The Grok series of LLMs for which X has started collecting user data is being developed by xAI, an artificial intelligence venture that Musk launched last year. The company raised $6 billion in funding at a $24 billion valuation this past May. It’s using a portion of the capital to build an AI training supercomputer that will feature 100,000 graphics processing units when it becomes fully operational.

The most advanced LLM in the Grok series, Grok 1.5V, made its debut in April. The model can process not only text input but also images. Grok 1.5V achieved a score of 53.6% on MMMLU, a popular benchmark for comparing multimodal LLMs, which puts it about five percentage points behind Google LLC’s Gemini Pro 1.5.

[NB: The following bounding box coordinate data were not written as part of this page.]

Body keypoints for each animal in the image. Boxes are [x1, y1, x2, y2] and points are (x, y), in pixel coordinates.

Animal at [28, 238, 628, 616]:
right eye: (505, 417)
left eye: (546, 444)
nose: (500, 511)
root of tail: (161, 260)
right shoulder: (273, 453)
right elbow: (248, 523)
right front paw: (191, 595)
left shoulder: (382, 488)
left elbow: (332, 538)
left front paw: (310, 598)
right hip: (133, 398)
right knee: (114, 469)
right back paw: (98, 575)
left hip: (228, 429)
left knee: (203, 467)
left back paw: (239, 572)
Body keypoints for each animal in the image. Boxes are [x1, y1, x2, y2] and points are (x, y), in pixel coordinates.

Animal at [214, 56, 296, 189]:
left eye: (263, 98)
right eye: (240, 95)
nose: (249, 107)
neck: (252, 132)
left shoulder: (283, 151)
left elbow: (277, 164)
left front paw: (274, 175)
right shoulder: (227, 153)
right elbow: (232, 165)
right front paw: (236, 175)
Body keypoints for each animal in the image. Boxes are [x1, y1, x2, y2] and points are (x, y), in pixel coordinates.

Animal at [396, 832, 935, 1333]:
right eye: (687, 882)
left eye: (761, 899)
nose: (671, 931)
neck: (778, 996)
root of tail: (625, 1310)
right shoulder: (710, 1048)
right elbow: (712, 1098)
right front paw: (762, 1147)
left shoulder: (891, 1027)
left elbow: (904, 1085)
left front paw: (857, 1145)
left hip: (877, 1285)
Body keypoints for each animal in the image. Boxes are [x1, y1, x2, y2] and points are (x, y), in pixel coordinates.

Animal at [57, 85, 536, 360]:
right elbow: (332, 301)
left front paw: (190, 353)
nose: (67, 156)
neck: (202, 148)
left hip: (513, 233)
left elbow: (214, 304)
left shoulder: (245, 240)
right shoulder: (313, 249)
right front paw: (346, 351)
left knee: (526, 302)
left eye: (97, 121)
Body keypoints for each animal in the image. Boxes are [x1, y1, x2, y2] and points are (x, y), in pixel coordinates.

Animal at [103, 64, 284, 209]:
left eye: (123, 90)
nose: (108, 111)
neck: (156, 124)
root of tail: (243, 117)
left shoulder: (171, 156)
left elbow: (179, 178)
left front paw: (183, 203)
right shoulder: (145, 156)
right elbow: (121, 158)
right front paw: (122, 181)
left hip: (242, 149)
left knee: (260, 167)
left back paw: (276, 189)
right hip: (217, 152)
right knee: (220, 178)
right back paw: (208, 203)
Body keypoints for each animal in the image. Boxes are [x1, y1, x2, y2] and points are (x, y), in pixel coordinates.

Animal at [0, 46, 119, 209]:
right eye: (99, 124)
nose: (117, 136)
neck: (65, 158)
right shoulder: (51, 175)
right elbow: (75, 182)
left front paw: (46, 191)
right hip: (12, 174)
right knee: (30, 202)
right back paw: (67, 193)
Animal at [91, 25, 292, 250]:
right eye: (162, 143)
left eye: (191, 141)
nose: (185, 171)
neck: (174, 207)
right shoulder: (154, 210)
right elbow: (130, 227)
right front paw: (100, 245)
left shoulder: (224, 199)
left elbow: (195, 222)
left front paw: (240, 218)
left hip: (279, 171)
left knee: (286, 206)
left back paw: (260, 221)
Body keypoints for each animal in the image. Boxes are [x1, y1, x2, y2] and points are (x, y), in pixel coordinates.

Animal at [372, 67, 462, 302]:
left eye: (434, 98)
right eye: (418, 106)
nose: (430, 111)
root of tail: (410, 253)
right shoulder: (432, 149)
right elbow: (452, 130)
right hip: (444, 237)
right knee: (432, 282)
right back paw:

X’s AI development push is not the only aspect of its business  that has drawn regulatory scrutiny. According to Politico, the Irish Data Protection Commission is investigating the company in connection with “at least five cases” of potential regulatory compliance violations. Each case could potentially lead to fines equal to up to 4% of X’s worldwide annual revenue.

Separately, the European Commission is investigating the company over its compliance with the EU’s DSA tech regulation. Last month, officials determined that X’s blue checkmarks are deceptive and run afoul of the DSA. The European Commission is also evaluating whether X is meeting its regulatory obligations to remove illegal user-generated content and provide researchers with access to data about its platform.